TASK OBJECTIVE: Copy out the full data exactly as given; pictures should not be included.

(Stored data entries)
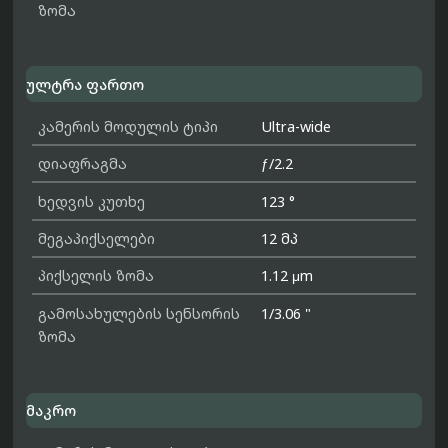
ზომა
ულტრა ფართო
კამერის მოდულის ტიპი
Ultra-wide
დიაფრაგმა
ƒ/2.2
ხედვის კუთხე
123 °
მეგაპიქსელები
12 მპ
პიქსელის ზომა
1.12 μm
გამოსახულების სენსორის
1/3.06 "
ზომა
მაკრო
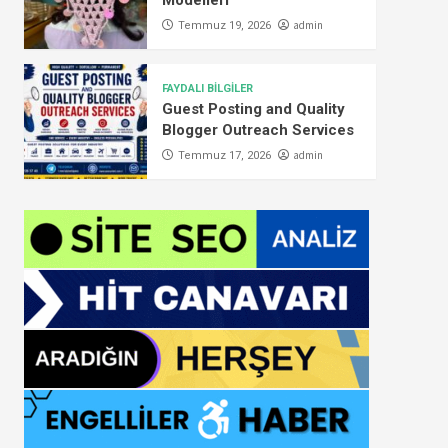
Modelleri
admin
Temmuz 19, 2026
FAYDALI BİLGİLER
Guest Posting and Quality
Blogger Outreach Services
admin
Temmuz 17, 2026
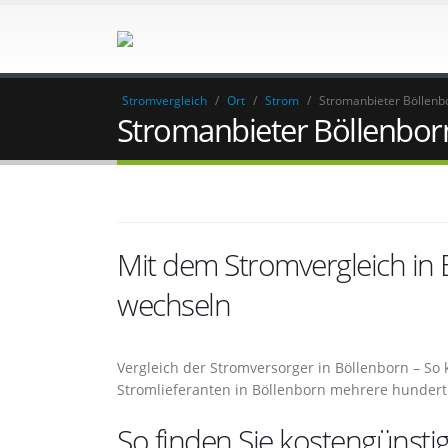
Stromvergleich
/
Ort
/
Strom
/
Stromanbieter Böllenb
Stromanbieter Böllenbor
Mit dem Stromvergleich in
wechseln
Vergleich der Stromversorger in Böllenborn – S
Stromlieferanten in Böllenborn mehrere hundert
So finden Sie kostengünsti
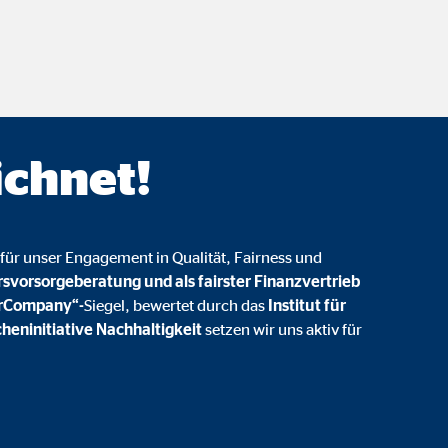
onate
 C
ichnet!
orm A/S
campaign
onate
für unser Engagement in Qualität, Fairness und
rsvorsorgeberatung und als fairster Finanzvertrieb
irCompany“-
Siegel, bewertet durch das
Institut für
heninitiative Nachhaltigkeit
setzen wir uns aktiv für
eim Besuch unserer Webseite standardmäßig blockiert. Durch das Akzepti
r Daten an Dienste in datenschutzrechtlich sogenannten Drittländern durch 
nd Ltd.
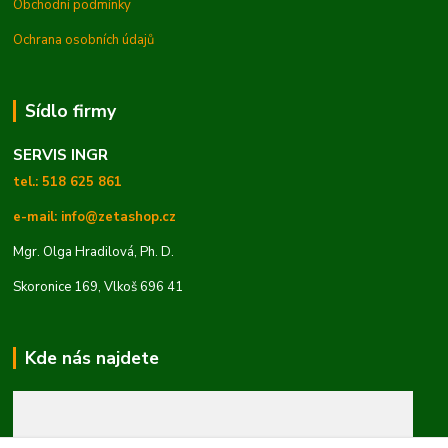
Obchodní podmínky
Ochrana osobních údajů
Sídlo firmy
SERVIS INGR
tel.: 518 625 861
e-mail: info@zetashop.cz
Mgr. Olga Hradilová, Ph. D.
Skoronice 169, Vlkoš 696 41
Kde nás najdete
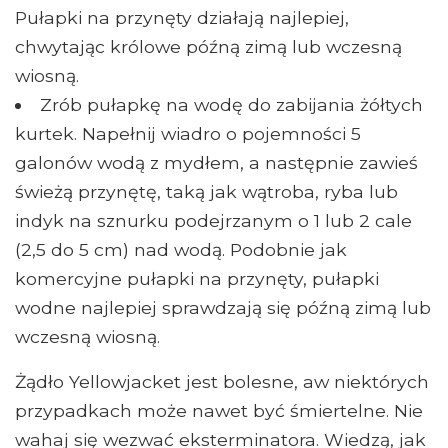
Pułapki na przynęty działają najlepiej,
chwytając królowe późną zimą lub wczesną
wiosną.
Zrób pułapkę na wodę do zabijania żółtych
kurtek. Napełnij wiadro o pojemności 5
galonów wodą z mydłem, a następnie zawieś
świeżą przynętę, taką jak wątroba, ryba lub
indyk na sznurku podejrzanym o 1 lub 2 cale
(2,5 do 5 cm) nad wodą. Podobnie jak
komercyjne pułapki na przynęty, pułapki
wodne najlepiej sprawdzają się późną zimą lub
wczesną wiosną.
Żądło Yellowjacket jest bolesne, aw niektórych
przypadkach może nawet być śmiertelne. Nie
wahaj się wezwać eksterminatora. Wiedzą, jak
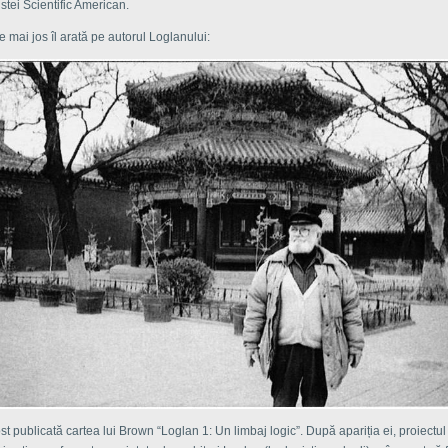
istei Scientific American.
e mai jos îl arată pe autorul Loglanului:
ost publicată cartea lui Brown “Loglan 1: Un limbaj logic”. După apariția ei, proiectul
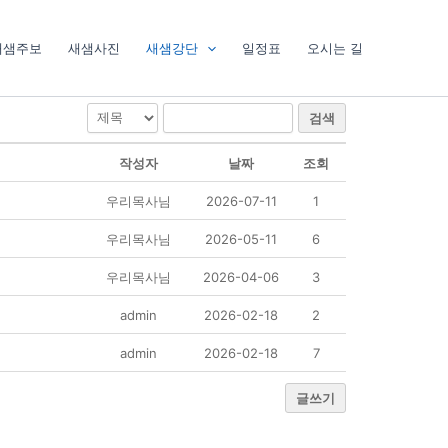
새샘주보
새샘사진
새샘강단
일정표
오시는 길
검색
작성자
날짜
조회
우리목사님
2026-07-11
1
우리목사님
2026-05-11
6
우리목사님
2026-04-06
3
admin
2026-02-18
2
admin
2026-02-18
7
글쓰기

ANSWER SPACE:
ზომა
ულტრა ფართო
კამერის მოდულის ტიპი
Ultra-wide
დიაფრაგმა
ƒ/2.2
ხედვის კუთხე
123 °
მეგაპიქსელები
12 მპ
პიქსელის ზომა
1.12 μm
გამოსახულების სენსორის
1/3.06 "
ზომა
მაკრო
Modelleri
admin
Temmuz 19, 2026
FAYDALI BİLGİLER
Guest Posting and Quality
Blogger Outreach Services
admin
Temmuz 17, 2026
Stromvergleich
/
Ort
/
Strom
/
Stromanbieter Böllenb
Stromanbieter Böllenbor
Mit dem Stromvergleich in
wechseln
Vergleich der Stromversorger in Böllenborn – S
Stromlieferanten in Böllenborn mehrere hundert
So finden Sie kostengünsti
onate
 C
ichnet!
orm A/S
campaign
onate
für unser Engagement in Qualität, Fairness und
rsvorsorgeberatung und als fairster Finanzvertrieb
irCompany“-
Siegel, bewertet durch das
Institut für
heninitiative Nachhaltigkeit
setzen wir uns aktiv für
eim Besuch unserer Webseite standardmäßig blockiert. Durch das Akzepti
r Daten an Dienste in datenschutzrechtlich sogenannten Drittländern durch 
nd Ltd.
Obchodní podmínky
Ochrana osobních údajů
Sídlo firmy
SERVIS INGR
tel.: 518 625 861
e-mail: info@zetashop.cz
Mgr. Olga Hradilová, Ph. D.
Skoronice 169, Vlkoš 696 41
Kde nás najdete
Pułapki na przynęty działają najlepiej,
chwytając królowe późną zimą lub wczesną
wiosną.
Zrób pułapkę na wodę do zabijania żółtych
kurtek. Napełnij wiadro o pojemności 5
galonów wodą z mydłem, a następnie zawieś
świeżą przynętę, taką jak wątroba, ryba lub
indyk na sznurku podejrzanym o 1 lub 2 cale
(2,5 do 5 cm) nad wodą. Podobnie jak
komercyjne pułapki na przynęty, pułapki
wodne najlepiej sprawdzają się późną zimą lub
wczesną wiosną.
Żądło Yellowjacket jest bolesne, aw niektórych
przypadkach może nawet być śmiertelne. Nie
wahaj się wezwać eksterminatora. Wiedzą, jak
istei Scientific American.
e mai jos îl arată pe autorul Loglanului:
ost publicată cartea lui Brown “Loglan 1: Un limbaj logic”. După apariția ei, proiectul
새샘주보
새샘사진
새샘강단
일정표
오시는 길
검색
작성자
날짜
조회
우리목사님
2026-07-11
1
우리목사님
2026-05-11
6
우리목사님
2026-04-06
3
admin
2026-02-18
2
admin
2026-02-18
7
글쓰기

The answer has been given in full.